I only heard about this book 2 weeks ago at a dinner party and impulsively bought it, having no idea how incredible I’d find it.

It’s an absolute masterpiece that could totally change society and the way we think.

Suffering from depression all his life, he travels the world uncovering stories from fellow sufferers and the key scientists who have shaped the modern world of antidepressants to blow that story wide open, making room for a new, improved one.

If you read one book in 2019 .- make it this, honestly.
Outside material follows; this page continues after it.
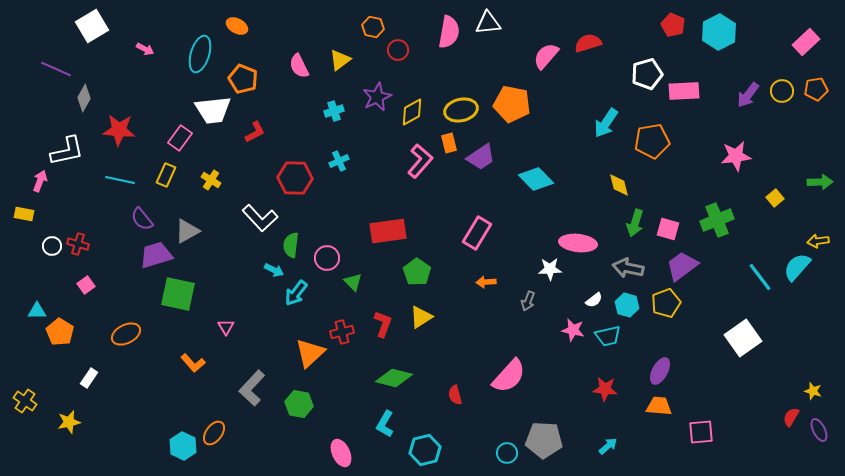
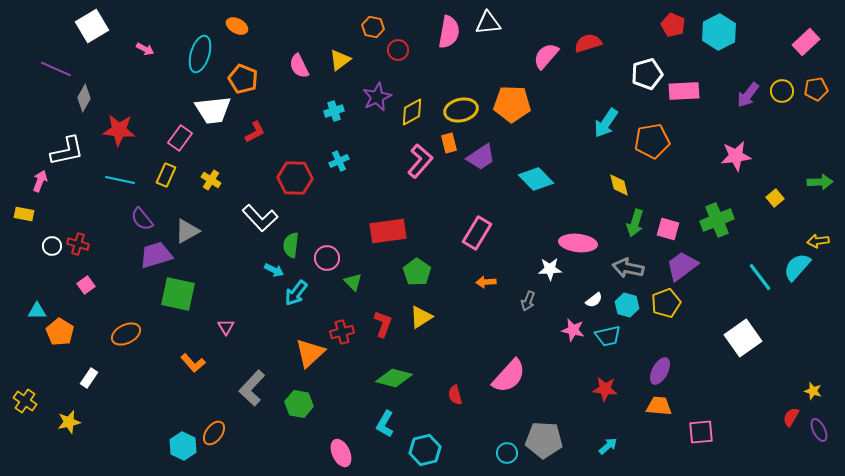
orange pentagon at (512, 104): rotated 9 degrees counterclockwise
Plus these 4 honorable mentions that were very good but didn’t make it in;

11. Shoe Dog by Phil Knight — Obviously the story of how one of the world’s greatest companies was started should be of interest to anyone in business — it’s a pretty honest account from a determined and enigmatic leader who built an empire in spite of, and sometimes simply to spite — his doubters. So many lessons for those running businesses today on the ups, downs, creativity, hustle and downright stupidity that can lead to success, given enough focus and time. An all-time great.

12. Other Minds by Peter Godfrey Smith — which details how Octopuses and cephalopods are the closest organisms to aliens we’re likely to ever meet due to how they’ve evolved and how their brain works, and they are right here on earth with us.

13. Meditations by Marcus Aurelius— someone recommended this to me after shutting down my company, and it helped put everything into perspective. This father of ‘stoicism’ truly is a king among men, and his memoir is as fresh today as it must have been then.

14. 21 Lessons for the 21st Century — Noah Yuval Harari— Whilst there’s plenty in this book to love, the main problem is, once you’ve written Sapiens, (in my opinion one of the most important books ever written), where on earth do you go from there? You’ll never top your masterpiece, and sadly this is the case with 21 lessons, but it’s still thought-provoking and provocative in general.

There’s your reading list sorted. What would you add to the list?